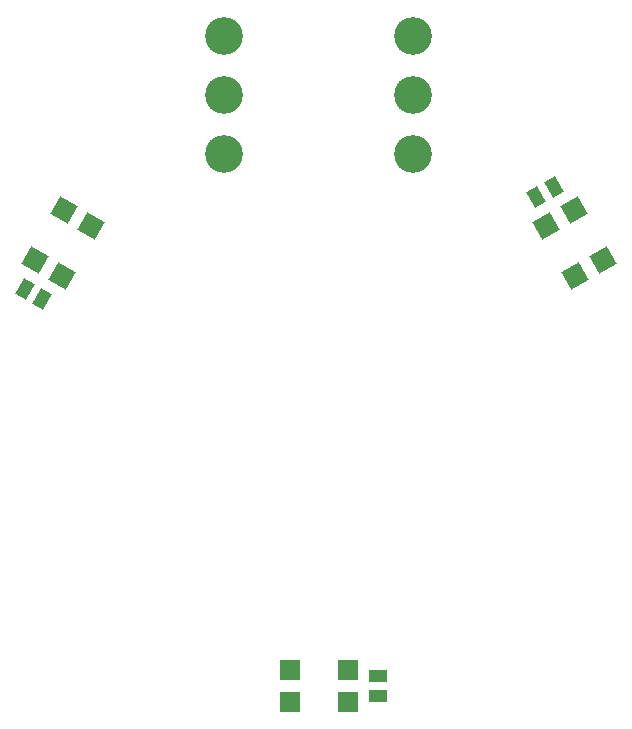
<source format=gts>
G04*
G04 #@! TF.GenerationSoftware,Altium Limited,CircuitStudio,1.5.2 (30)*
G04*
G04 Layer_Color=2238352*
%FSLAX24Y24*%
%MOIN*%
G70*
G01*
G75*
%ADD22P,0.0948X4X165.0*%
%ADD23R,0.0671X0.0671*%
%ADD24P,0.0948X4X285.0*%
G04:AMPARAMS|DCode=25|XSize=59.2mil|YSize=41.5mil|CornerRadius=0mil|HoleSize=0mil|Usage=FLASHONLY|Rotation=120.000|XOffset=0mil|YOffset=0mil|HoleType=Round|Shape=Rectangle|*
%AMROTATEDRECTD25*
4,1,4,0.0328,-0.0153,-0.0032,-0.0360,-0.0328,0.0153,0.0032,0.0360,0.0328,-0.0153,0.0*
%
%ADD25ROTATEDRECTD25*%

%ADD26R,0.0592X0.0415*%
G04:AMPARAMS|DCode=27|XSize=59.2mil|YSize=41.5mil|CornerRadius=0mil|HoleSize=0mil|Usage=FLASHONLY|Rotation=240.000|XOffset=0mil|YOffset=0mil|HoleType=Round|Shape=Rectangle|*
%AMROTATEDRECTD27*
4,1,4,-0.0032,0.0360,0.0328,0.0153,0.0032,-0.0360,-0.0328,-0.0153,-0.0032,0.0360,0.0*
%
%ADD27ROTATEDRECTD27*%

%ADD28C,0.1261*%
D22*
X384092Y349329D02*
D03*
X383172Y348798D02*
D03*
X384136Y347127D02*
D03*
X385057Y347659D02*
D03*
D23*
X376555Y332933D02*
D03*
Y333996D02*
D03*
X374626D02*
D03*
Y332933D02*
D03*
D24*
X366124Y347659D02*
D03*
X367045Y347127D02*
D03*
X368009Y348798D02*
D03*
X367089Y349329D02*
D03*
D25*
X382840Y349766D02*
D03*
X383420Y350100D02*
D03*
D26*
X377559Y333799D02*
D03*
Y333130D02*
D03*
D27*
X366372Y346356D02*
D03*
X365793Y346691D02*
D03*
D28*
X378740Y353150D02*
D03*
X372441D02*
D03*
X378740Y351181D02*
D03*
X372441D02*
D03*
X378740Y355118D02*
D03*
X372441D02*
D03*
M02*

</source>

◇ ◇ ◇ ◇ ◇

#### TASK DIRECTIONS
An exact repeat of the listing above, pictures excluded, is the answer.

#### SOLUTION TO THIS TASK
<source format=gts>
G04*
G04 #@! TF.GenerationSoftware,Altium Limited,CircuitStudio,1.5.2 (30)*
G04*
G04 Layer_Color=2238352*
%FSLAX24Y24*%
%MOIN*%
G70*
G01*
G75*
%ADD22P,0.0948X4X165.0*%
%ADD23R,0.0671X0.0671*%
%ADD24P,0.0948X4X285.0*%
G04:AMPARAMS|DCode=25|XSize=59.2mil|YSize=41.5mil|CornerRadius=0mil|HoleSize=0mil|Usage=FLASHONLY|Rotation=120.000|XOffset=0mil|YOffset=0mil|HoleType=Round|Shape=Rectangle|*
%AMROTATEDRECTD25*
4,1,4,0.0328,-0.0153,-0.0032,-0.0360,-0.0328,0.0153,0.0032,0.0360,0.0328,-0.0153,0.0*
%
%ADD25ROTATEDRECTD25*%

%ADD26R,0.0592X0.0415*%
G04:AMPARAMS|DCode=27|XSize=59.2mil|YSize=41.5mil|CornerRadius=0mil|HoleSize=0mil|Usage=FLASHONLY|Rotation=240.000|XOffset=0mil|YOffset=0mil|HoleType=Round|Shape=Rectangle|*
%AMROTATEDRECTD27*
4,1,4,-0.0032,0.0360,0.0328,0.0153,0.0032,-0.0360,-0.0328,-0.0153,-0.0032,0.0360,0.0*
%
%ADD27ROTATEDRECTD27*%

%ADD28C,0.1261*%
D22*
X384092Y349329D02*
D03*
X383172Y348798D02*
D03*
X384136Y347127D02*
D03*
X385057Y347659D02*
D03*
D23*
X376555Y332933D02*
D03*
Y333996D02*
D03*
X374626D02*
D03*
Y332933D02*
D03*
D24*
X366124Y347659D02*
D03*
X367045Y347127D02*
D03*
X368009Y348798D02*
D03*
X367089Y349329D02*
D03*
D25*
X382840Y349766D02*
D03*
X383420Y350100D02*
D03*
D26*
X377559Y333799D02*
D03*
Y333130D02*
D03*
D27*
X366372Y346356D02*
D03*
X365793Y346691D02*
D03*
D28*
X378740Y353150D02*
D03*
X372441D02*
D03*
X378740Y351181D02*
D03*
X372441D02*
D03*
X378740Y355118D02*
D03*
X372441D02*
D03*
M02*

</source>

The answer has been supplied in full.